* _About this exercise_
The required result is each line of the entries below containing the string "Actu".

Dataset entries Block Start

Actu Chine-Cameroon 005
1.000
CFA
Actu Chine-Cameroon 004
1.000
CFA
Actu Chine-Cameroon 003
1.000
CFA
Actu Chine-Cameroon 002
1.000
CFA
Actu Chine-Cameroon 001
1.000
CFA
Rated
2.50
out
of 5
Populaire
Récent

Dataset entries Block End

* _Exercise answer_
Actu Chine-Cameroon 005
Actu Chine-Cameroon 004
Actu Chine-Cameroon 003
Actu Chine-Cameroon 002
Actu Chine-Cameroon 001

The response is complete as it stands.